# Tailor as live bait



## grant ashwell (Apr 24, 2007)

When using tailor as a bridled live bait, they very quickly begin spinning even when very slow trolling. The line can get into a horrible mess of twists in a short time. For such a lively fish they appear lethargic and spent after about 5 minutes and then begin rotating.The slimy and yakka etc seem to go forever.
Any ideas on rigging to make them more durable on the troll? I do not want to use a weight to keep them upright. I hook through the back for drifting and have no issues with their behaviour doing this. Perhaps this is standard behaviour for this fish --I would be interested to hear how they go for you.

Grant


----------



## Squidder (Sep 2, 2005)

Hi Grant, I am an extremely novice user of livies, but an observation is that yakkas and slimies are much more round in profile compared to tailor, which are quite thin and high bodied with slab sides. Could it be that the shape of a tailor is like the spinning blade on a celta (and therefore spins a lot), whereas yakkas and slimies are more like the shape of a metal slug (which doesn't spin much)?


----------



## kayakone (Dec 7, 2010)

Swivel Grant?

trev ('don't go past the bins')


----------



## Ado (Mar 31, 2008)

I'm another novice talking from my hat, but ....

My understanding is that, for all their aggression and bravado, Tailor die as soon as you look at them kinda funny. Put them in a bucket with yakkas and they'll be upside down and flaring their gills before the yakkas even cough. I don't think the way you rig them will make any difference. You may be better butterflying them from tail to gills and removing the spine so that they at least look like they're swimming.


----------



## Dodge (Oct 12, 2005)

Ado said:


> You may be better butterflying them from tail to gills and removing the spine so that they at least look like they're swimming.


If you sharpen a metal pipe, you enter the wrist before the tail, snap the spine to get access over the end of the bone by pushing tail to a right angle, then push the pipe forward along the spine so it cores the fish right up to the gills. Do it slowly, as if it comes off the spine you can core your own hand.

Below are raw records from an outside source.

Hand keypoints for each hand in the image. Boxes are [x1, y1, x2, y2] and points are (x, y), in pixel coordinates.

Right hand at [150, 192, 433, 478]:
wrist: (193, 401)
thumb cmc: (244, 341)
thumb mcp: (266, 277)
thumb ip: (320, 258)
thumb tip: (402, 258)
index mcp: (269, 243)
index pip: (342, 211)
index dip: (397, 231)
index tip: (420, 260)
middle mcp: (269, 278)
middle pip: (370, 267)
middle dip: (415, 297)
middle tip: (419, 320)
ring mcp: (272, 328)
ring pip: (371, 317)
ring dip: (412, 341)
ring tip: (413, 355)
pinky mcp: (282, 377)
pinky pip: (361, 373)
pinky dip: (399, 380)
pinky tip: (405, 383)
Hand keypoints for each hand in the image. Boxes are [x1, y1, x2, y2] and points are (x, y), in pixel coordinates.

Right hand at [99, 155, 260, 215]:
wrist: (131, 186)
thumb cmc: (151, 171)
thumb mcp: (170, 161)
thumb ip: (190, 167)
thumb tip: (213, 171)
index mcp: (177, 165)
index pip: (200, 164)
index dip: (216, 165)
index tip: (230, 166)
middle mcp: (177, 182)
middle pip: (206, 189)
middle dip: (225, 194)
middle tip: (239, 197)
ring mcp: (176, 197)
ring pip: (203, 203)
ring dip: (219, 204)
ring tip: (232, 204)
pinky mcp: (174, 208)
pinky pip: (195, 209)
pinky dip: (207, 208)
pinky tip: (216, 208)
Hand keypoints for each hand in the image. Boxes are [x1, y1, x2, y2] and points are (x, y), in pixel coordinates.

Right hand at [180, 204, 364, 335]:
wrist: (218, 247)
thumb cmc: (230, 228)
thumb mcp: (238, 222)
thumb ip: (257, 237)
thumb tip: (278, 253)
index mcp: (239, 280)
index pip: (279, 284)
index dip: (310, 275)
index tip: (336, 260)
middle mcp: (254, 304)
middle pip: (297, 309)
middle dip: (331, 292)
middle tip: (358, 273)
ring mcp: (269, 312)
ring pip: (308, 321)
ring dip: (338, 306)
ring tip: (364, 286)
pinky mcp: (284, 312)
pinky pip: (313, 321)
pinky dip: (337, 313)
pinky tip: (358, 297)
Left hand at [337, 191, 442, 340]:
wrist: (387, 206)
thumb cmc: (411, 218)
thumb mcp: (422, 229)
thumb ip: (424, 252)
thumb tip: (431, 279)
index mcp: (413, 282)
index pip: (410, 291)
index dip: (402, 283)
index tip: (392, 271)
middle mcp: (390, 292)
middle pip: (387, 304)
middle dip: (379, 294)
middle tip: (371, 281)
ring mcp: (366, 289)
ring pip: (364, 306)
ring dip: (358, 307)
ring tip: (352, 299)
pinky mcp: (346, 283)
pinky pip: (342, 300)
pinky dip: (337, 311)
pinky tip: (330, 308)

We used to keep the sharp end a bit jagged so we could rotate it like a saw blade when hitting any tough bone, I had a s/s pipe and a square timber handle araldited at one end of the pipe so it could be turned easily, the tube was open at both ends so the bone could be pushed out easily.

Gives you a very smooth body that is now quite flexible.


----------



## ArWeTherYet (Mar 25, 2007)

Hook through the nostrils and fixed trailing hook through anal fin (not too tight), swivel. Troll at about walking pace. Haven't had any problems with line tangle and have let them swim away after a couple of hours trolling.......pity they increased the size to 35cm's in QLD as there a little too big for bait where I fish.
Good bait cause they tend to panic and swim around a lot when a predator is around, other live bait seems to stay still and hope nothing sees them.


----------



## Thegaff (Apr 19, 2011)

When ever im fishing with live bait the stay still and do nothing aproach seems to work out in my baits favour more oftern then not.


----------



## Wrassemagnet (Oct 17, 2007)

ArWeTherYet said:


> Hook through the nostrils and fixed trailing hook through anal fin (not too tight), swivel. Troll at about walking pace. Haven't had any problems with line tangle and have let them swim away after a couple of hours trolling.......pity they increased the size to 35cm's in QLD as there a little too big for bait where I fish.
> Good bait cause they tend to panic and swim around a lot when a predator is around, other live bait seems to stay still and hope nothing sees them.


I use a two j hook rig as well and like AWTY I find the tailor hardier when pinned through the nostrils rather than bridled through the front of the eye socket, unlike slimies or yakkas which last better bridled. Second hook in front of dorsal fin. I use a swivel too. I also add a small ball sinker running down to a soft glow bead (Im mainly using tailor at night for jewies) above the nose hook. I find they spin whenever I troll faster than about 4kph but because I like to drift them with the current in complete silence this doesn't bother me. Hope this helps.


----------



## matto1 (Jun 23, 2012)

i hate bait, just saying 

seriously though i can NEVER get livies right, i have found however a swivel and light weight helps


----------